Overview
Federal Reserve Chair Jerome Powell leaves office at the end of an eight-year stretch during which he navigated both extraordinary monetary easing and unusually rapid tightening. He cut interest rates to near zero and mounted a large-scale bond-buying program to stabilize markets and the economy as the COVID-19 pandemic took hold. When inflation surged after the health crisis, he reversed course and raised rates at the fastest pace in about 40 years.
Beyond those headline policy moves, Powell altered the Fed's operational playbook twice and stepped up the central bank's public communications, engaging with the public and markets more frequently than any recent U.S. central banker. But observers and academic researchers increasingly single out another consistent feature of his leadership - a concerted focus on cultivating relationships with elected officials in Congress.
Relationship-building as central to stewardship
Powell's background - including time in the Washington area, experience as a dealmaker, a role at the Treasury Department, and work with policy-oriented research organizations - appears to have informed a style that prioritized outreach. Unlike predecessors who came from academic backgrounds, Powell consistently sought contact with lawmakers and their staffs. He treated Congress as the Fed's principal source of oversight and accountability, and as a vital defense against external attempts to interfere with central bank decisions.

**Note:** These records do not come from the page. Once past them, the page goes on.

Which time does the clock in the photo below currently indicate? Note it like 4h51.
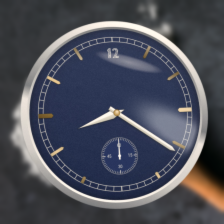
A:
8h21
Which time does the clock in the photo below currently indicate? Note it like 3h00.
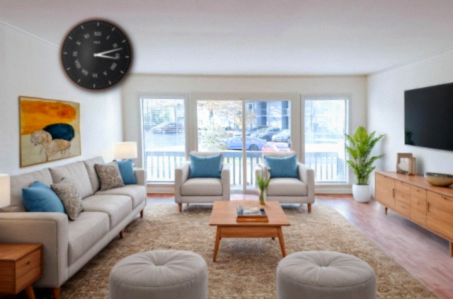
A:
3h12
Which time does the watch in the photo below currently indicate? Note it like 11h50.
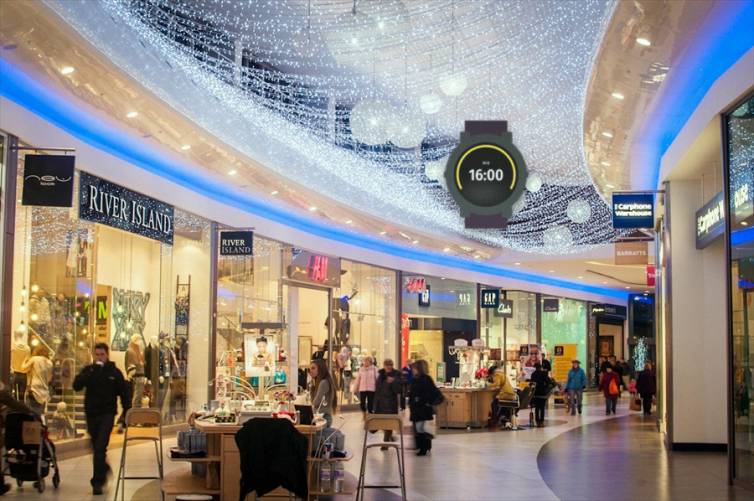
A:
16h00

That posture became particularly salient after early clashes with President Donald Trump. Powell regarded congressional relationships as a bulwark against efforts to undermine the Fed's authority to set interest rates and manage monetary policy, irrespective of pressure from the White House or other quarters.
Academic analysis of Powell's Hill activity
Research from University of Maryland assistant economics professor Thomas Drechsel, which categorized meetings by Fed chairs using public calendars, found that Powell met with members of the House and Senate from both parties with greater intensity than his immediate predecessors, Janet Yellen and Ben Bernanke. Drechsel's data indicate that the pace of meetings was highest during the period when Trump occupied the White House.
Drechsel said Powell's level of engagement with lawmakers was systematic and noteworthy given the political environment. "It was systematic," Drechsel said. "Maybe it was just natural given Powell's background. Bernanke and Yellen were academics...But given the political environment it was noteworthy that he interacted so much...One interpretation is that Powell actively worked with Congress perhaps to protect the Fed."
Political pushback and support
Powell's outreach did not win universal approval. Republican Ohio Senator Bernie Moreno sharply criticized the Fed chair in testimony before the Senate Banking Committee in 2025, and said that two meetings he had with Powell the previous year "did nothing to temper his view that he 'is hyperpolitical ... and it hurt the Fed in a gigantic way,'" a sentiment shared by some supporters of former President Trump.
At the same time, Powell's contacts on Capitol Hill appear to have had practical consequences. Drechsel's figures show Powell met 11 times with North Carolina Republican Senator Thom Tillis, and it was Tillis who, as pressure mounted on Powell, placed a hold on the nomination of incoming Fed chair Kevin Warsh until the administration stepped back from a probe that had been opened and later dropped. In the dispute over the now-dropped criminal investigation, several Senate members provided backing to Powell, a dynamic that highlighted the relevance of cultivated legislative relationships.
Succession and potential continuity
Incoming Fed Chair Kevin Warsh, like Powell, is a lawyer by training and is noted for diplomatic skills. Observers say Warsh may adopt a similar approach toward Congress, particularly as a hedge against shifts in committee leadership should Democrats secure control of Congress in future elections and alter the leadership of the Fed's primary oversight committees.
Powell's tenure combined high-stakes policy interventions with an active effort to strengthen the central bank's ties to elected officials. As his term concludes on Friday, his legacy will be assessed by both the policy decisions he made in crisis and the relationships he fostered outside the usual confines of central banking.